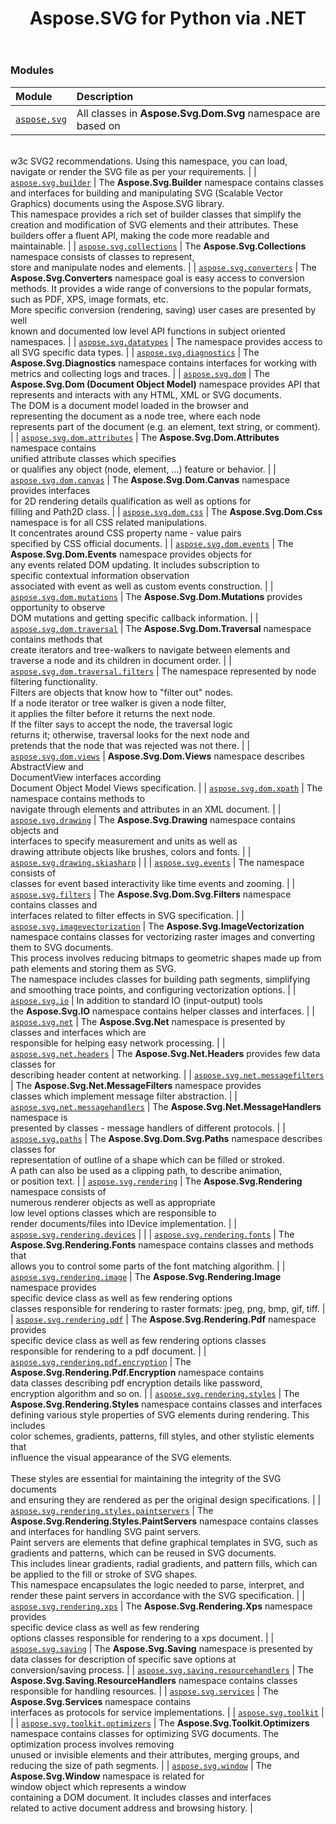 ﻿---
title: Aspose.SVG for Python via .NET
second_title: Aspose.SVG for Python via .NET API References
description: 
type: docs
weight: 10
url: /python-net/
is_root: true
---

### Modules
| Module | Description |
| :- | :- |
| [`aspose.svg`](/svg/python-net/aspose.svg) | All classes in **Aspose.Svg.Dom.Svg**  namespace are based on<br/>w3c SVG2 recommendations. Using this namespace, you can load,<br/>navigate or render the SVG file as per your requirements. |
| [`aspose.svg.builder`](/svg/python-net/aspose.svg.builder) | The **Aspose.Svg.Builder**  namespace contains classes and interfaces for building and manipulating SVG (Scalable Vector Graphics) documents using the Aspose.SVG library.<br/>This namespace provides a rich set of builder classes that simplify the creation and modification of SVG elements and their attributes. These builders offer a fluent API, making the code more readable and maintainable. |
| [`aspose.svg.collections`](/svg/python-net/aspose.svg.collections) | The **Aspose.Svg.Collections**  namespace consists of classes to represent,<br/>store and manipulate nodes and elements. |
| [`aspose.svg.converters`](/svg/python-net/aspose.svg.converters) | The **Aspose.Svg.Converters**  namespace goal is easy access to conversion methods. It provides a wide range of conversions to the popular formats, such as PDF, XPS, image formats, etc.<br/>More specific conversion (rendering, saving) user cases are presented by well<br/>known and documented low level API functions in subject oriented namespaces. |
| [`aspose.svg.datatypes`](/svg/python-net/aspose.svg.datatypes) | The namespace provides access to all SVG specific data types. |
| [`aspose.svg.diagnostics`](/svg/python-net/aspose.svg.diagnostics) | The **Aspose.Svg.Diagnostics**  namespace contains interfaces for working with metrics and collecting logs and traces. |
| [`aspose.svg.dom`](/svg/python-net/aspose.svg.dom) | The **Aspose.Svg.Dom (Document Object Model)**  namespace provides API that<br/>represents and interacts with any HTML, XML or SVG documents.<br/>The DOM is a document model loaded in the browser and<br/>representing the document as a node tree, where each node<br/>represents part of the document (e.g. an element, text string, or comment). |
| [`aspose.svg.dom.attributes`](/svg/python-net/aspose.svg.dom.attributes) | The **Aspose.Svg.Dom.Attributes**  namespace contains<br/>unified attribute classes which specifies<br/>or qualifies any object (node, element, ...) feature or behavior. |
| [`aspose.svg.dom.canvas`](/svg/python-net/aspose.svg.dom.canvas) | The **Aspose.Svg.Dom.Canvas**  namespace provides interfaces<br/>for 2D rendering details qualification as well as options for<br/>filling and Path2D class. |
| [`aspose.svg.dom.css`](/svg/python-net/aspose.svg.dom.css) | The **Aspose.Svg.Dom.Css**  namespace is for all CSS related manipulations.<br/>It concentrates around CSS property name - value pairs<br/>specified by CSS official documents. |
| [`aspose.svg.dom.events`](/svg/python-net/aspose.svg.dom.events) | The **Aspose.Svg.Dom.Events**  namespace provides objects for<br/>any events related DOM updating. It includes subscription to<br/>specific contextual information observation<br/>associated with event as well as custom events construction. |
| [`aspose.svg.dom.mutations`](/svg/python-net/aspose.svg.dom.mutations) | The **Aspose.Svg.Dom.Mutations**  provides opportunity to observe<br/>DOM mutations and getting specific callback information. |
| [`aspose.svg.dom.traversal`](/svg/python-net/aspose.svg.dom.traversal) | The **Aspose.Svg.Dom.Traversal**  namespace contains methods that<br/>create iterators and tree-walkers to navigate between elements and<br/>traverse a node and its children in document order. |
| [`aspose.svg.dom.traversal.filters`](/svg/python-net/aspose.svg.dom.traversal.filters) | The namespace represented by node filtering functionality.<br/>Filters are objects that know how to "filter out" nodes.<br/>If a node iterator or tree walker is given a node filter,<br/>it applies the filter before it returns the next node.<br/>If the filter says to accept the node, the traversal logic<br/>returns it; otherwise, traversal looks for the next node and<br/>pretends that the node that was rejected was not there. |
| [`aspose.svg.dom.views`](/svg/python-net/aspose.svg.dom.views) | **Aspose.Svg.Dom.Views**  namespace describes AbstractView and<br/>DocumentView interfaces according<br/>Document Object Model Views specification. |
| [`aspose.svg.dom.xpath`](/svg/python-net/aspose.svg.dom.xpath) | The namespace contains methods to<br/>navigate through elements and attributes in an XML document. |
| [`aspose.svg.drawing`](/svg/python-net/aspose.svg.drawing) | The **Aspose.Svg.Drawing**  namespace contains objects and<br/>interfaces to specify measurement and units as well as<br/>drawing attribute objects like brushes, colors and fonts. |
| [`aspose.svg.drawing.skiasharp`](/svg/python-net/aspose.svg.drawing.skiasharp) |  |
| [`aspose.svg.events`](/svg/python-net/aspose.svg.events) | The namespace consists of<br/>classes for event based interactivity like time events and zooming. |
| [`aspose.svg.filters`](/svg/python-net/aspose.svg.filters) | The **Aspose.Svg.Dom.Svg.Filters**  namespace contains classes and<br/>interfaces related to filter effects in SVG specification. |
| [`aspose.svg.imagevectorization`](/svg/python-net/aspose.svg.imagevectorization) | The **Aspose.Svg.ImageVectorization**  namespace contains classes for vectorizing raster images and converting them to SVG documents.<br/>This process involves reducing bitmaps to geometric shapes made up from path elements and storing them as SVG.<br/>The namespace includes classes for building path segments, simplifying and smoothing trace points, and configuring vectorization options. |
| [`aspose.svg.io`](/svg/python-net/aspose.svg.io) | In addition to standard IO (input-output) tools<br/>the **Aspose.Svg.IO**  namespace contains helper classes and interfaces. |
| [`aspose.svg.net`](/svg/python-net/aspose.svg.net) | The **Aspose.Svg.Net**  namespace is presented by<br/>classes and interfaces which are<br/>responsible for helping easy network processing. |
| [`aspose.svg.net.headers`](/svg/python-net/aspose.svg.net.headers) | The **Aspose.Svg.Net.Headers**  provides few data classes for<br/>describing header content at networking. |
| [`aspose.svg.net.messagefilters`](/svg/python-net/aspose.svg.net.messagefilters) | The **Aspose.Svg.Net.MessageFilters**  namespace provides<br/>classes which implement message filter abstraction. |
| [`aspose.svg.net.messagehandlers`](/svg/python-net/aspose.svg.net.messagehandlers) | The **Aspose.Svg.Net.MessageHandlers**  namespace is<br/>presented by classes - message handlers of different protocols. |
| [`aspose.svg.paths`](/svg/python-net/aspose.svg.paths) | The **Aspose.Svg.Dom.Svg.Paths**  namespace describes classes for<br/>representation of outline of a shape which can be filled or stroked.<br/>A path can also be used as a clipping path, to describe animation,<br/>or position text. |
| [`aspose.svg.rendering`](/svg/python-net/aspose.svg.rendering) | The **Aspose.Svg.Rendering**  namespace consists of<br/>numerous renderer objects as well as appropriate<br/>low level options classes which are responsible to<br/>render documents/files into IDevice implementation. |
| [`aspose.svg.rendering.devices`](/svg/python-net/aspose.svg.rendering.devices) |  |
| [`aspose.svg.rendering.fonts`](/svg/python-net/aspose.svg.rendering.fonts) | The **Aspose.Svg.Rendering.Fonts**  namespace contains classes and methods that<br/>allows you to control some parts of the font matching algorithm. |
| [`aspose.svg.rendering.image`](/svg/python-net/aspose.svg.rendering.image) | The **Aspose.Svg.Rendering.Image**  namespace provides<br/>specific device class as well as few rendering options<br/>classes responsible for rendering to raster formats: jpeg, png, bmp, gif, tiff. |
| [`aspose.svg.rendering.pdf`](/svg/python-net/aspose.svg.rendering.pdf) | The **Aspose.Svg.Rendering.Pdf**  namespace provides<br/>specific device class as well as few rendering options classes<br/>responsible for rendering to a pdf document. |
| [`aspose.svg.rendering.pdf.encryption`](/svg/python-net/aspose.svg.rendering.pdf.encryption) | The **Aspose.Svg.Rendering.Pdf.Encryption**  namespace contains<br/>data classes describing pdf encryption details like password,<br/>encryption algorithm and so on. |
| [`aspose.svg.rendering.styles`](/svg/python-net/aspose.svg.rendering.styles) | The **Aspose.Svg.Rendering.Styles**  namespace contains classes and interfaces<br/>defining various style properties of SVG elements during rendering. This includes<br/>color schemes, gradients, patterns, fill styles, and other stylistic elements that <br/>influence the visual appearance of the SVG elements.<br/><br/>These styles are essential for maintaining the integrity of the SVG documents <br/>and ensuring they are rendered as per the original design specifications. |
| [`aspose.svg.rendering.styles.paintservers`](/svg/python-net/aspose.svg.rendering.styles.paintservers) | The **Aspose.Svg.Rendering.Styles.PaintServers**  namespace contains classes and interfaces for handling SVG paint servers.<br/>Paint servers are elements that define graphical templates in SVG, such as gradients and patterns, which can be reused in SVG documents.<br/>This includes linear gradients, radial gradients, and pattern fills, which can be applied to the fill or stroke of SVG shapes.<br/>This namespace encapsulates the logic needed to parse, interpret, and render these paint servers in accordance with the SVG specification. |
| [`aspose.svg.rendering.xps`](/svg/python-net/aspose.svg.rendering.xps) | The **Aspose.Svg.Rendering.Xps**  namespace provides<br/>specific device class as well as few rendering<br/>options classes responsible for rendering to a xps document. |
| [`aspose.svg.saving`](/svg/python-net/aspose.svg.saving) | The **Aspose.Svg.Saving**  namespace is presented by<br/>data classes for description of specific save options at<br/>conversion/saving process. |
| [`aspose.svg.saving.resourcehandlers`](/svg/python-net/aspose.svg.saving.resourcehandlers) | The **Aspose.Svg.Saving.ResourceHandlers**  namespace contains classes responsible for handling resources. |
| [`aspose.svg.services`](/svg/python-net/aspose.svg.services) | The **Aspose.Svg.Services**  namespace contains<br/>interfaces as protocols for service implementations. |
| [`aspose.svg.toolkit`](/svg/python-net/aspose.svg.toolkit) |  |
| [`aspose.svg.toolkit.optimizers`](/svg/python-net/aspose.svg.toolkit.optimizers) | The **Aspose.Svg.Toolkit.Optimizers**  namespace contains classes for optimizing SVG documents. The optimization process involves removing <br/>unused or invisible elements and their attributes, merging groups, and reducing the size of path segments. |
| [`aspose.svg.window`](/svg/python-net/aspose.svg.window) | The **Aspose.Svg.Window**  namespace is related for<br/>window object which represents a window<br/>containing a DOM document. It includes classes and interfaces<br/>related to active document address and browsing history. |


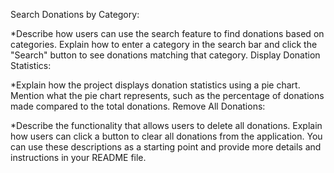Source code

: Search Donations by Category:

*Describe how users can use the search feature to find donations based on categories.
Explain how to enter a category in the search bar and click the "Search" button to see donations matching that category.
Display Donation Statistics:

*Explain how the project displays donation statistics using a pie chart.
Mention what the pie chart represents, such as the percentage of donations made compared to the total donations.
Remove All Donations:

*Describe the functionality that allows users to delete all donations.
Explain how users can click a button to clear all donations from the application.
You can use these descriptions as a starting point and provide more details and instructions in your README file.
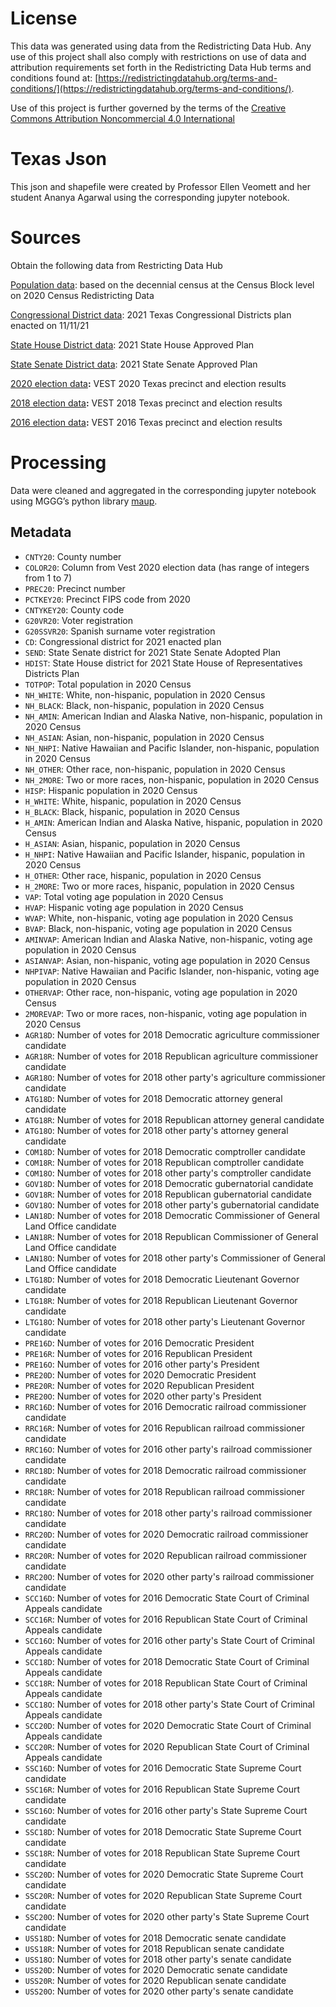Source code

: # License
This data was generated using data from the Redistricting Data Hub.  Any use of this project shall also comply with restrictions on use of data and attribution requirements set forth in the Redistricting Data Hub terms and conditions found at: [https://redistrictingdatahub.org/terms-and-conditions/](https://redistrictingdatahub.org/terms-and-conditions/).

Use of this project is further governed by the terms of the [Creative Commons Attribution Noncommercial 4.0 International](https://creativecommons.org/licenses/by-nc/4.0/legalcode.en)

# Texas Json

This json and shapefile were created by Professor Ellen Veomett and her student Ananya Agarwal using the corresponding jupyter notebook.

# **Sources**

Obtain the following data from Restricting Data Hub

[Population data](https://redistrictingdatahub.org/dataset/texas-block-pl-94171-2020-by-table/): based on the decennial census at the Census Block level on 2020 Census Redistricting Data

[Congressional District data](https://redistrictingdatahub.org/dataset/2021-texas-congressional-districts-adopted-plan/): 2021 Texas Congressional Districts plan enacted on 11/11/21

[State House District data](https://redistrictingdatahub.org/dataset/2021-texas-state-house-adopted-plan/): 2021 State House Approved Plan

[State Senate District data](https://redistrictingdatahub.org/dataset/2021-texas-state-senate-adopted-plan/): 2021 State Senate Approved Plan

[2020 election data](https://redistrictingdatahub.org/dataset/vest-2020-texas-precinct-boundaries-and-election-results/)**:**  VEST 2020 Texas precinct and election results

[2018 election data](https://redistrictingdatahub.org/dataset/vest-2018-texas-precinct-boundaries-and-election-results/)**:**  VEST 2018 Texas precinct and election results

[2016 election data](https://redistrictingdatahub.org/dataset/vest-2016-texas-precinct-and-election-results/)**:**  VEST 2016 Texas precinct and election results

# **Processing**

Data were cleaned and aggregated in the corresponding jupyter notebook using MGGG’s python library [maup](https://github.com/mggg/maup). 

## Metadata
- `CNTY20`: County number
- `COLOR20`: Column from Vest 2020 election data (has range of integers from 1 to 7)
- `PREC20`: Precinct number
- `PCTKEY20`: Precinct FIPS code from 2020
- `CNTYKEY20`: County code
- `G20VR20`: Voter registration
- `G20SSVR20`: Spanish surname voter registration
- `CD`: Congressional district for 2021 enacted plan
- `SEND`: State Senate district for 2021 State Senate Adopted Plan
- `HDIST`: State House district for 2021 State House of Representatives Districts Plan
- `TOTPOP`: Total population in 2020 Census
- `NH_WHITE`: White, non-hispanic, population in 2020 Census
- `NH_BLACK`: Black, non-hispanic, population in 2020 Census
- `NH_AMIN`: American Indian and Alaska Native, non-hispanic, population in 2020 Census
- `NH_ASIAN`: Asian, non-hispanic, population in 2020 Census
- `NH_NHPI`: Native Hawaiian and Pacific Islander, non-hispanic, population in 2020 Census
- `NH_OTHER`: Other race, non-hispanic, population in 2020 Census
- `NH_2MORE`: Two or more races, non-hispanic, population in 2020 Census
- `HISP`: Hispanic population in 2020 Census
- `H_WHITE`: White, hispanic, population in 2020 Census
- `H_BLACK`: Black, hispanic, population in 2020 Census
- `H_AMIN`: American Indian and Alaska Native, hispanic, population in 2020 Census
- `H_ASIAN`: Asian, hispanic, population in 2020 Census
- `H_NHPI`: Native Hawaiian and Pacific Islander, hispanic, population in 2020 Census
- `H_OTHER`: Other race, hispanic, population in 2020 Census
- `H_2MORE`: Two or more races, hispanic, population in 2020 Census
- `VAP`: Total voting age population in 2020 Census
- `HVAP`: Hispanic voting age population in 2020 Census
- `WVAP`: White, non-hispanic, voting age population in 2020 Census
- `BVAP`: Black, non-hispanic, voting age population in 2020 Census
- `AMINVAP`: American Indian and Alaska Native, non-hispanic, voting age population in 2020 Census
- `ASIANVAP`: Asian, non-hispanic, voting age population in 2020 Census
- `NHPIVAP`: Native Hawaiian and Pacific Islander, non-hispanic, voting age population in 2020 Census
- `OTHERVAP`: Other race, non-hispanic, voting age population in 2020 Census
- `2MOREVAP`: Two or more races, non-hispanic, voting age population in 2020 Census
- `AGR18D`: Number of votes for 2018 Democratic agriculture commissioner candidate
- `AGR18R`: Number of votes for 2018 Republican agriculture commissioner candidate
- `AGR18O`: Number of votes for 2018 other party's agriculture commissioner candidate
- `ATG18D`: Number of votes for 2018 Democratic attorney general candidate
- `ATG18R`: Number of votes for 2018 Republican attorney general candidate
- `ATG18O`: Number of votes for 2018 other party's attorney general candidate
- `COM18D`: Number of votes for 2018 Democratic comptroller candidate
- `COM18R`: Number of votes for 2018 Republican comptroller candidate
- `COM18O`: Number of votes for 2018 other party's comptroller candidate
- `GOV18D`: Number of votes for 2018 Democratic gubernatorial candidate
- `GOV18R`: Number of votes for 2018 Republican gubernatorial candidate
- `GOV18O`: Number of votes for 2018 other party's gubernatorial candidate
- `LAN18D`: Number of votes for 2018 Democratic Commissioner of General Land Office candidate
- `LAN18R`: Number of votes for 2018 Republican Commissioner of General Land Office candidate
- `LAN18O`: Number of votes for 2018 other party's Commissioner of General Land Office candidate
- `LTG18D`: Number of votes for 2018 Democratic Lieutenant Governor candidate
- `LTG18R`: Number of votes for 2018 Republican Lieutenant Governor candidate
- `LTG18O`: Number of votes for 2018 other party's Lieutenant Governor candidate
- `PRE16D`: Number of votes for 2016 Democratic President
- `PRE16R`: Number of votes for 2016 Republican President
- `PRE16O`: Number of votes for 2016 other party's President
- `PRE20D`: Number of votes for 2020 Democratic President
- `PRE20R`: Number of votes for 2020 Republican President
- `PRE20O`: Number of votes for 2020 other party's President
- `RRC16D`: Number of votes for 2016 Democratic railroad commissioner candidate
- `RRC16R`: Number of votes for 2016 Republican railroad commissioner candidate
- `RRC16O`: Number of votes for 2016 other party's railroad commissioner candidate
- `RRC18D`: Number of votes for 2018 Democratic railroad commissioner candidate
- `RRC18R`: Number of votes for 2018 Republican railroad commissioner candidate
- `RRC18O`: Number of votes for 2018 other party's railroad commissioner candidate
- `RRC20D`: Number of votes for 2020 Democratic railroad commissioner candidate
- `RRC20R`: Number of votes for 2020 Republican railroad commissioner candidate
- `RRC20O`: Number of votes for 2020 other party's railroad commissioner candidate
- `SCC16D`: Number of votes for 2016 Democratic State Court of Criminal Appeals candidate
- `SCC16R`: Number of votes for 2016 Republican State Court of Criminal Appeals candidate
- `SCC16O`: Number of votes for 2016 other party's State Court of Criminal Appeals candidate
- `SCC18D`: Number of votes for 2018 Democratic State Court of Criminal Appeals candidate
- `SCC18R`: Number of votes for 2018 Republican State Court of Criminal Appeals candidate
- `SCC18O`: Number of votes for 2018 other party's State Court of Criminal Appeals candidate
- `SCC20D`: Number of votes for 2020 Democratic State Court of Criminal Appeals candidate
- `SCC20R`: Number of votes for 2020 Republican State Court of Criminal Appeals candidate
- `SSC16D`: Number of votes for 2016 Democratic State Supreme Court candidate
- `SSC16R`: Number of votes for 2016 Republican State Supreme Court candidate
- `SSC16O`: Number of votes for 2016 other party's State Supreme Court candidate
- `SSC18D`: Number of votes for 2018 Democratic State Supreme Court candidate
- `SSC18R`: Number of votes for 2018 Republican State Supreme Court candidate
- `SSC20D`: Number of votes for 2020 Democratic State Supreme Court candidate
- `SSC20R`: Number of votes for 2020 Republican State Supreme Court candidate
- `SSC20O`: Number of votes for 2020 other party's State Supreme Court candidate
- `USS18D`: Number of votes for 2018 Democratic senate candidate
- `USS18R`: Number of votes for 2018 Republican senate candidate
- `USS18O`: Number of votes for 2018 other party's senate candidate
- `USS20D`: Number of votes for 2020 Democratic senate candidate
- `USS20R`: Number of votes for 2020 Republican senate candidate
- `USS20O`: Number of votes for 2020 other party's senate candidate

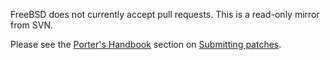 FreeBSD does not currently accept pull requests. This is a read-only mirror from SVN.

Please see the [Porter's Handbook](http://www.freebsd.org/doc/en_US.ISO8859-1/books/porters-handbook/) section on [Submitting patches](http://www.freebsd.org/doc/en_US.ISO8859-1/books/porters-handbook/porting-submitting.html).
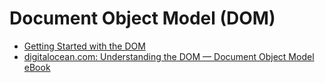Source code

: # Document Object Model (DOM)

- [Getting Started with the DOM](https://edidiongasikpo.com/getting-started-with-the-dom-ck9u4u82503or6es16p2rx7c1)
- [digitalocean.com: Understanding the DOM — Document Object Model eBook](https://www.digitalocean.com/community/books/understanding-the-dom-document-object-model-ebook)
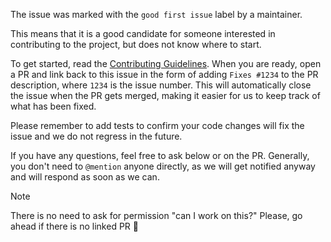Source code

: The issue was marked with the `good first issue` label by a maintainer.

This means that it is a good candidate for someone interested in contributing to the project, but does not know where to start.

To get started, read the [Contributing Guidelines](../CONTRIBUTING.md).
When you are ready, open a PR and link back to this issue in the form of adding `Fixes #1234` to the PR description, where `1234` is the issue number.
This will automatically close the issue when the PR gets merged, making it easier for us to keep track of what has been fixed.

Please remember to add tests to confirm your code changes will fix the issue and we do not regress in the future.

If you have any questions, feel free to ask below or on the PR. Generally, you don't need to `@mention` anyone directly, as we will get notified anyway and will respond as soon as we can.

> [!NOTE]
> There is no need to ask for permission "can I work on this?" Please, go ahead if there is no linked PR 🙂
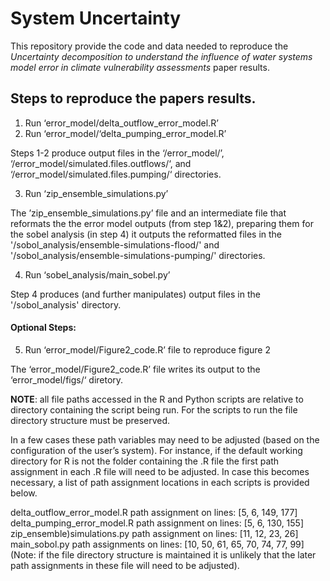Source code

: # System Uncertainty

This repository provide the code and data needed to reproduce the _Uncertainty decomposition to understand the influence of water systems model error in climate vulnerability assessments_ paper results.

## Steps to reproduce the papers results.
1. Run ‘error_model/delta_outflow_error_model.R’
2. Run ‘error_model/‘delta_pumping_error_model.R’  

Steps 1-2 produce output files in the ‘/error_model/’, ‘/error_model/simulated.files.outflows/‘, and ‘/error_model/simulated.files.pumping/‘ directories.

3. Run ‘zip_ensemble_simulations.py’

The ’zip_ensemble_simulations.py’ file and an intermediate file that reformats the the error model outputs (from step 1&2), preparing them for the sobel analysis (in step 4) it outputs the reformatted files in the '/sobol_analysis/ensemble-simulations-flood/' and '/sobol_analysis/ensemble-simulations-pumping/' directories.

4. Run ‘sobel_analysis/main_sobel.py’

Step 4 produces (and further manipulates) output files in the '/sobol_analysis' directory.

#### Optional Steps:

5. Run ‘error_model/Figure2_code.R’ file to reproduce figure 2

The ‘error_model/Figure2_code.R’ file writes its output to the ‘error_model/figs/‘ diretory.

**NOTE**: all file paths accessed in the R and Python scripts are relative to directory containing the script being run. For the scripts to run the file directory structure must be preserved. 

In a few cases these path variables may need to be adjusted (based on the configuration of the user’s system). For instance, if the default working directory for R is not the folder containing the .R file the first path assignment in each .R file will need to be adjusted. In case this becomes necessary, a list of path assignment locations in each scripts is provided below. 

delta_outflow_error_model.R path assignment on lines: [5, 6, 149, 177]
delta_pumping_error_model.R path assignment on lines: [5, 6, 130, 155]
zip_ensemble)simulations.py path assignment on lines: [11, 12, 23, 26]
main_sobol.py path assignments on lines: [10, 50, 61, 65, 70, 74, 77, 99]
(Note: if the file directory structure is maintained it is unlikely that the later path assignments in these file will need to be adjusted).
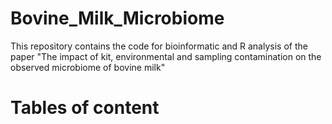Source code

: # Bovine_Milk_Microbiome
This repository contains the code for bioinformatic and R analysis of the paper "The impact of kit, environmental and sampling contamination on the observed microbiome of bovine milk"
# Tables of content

ASSIGNMENT :: Retype exactly, and only, the lines above from the one where "official documents. |" occurs up to and including the one where "not there. |" occurs.

EXERCISE RESULT ::
| [`aspose.svg.dom.css`](/svg/python-net/aspose.svg.dom.css) | The **Aspose.Svg.Dom.Css**  namespace is for all CSS related manipulations.<br/>It concentrates around CSS property name - value pairs<br/>specified by CSS official documents. |
| [`aspose.svg.dom.events`](/svg/python-net/aspose.svg.dom.events) | The **Aspose.Svg.Dom.Events**  namespace provides objects for<br/>any events related DOM updating. It includes subscription to<br/>specific contextual information observation<br/>associated with event as well as custom events construction. |
| [`aspose.svg.dom.mutations`](/svg/python-net/aspose.svg.dom.mutations) | The **Aspose.Svg.Dom.Mutations**  provides opportunity to observe<br/>DOM mutations and getting specific callback information. |
| [`aspose.svg.dom.traversal`](/svg/python-net/aspose.svg.dom.traversal) | The **Aspose.Svg.Dom.Traversal**  namespace contains methods that<br/>create iterators and tree-walkers to navigate between elements and<br/>traverse a node and its children in document order. |
| [`aspose.svg.dom.traversal.filters`](/svg/python-net/aspose.svg.dom.traversal.filters) | The namespace represented by node filtering functionality.<br/>Filters are objects that know how to "filter out" nodes.<br/>If a node iterator or tree walker is given a node filter,<br/>it applies the filter before it returns the next node.<br/>If the filter says to accept the node, the traversal logic<br/>returns it; otherwise, traversal looks for the next node and<br/>pretends that the node that was rejected was not there. |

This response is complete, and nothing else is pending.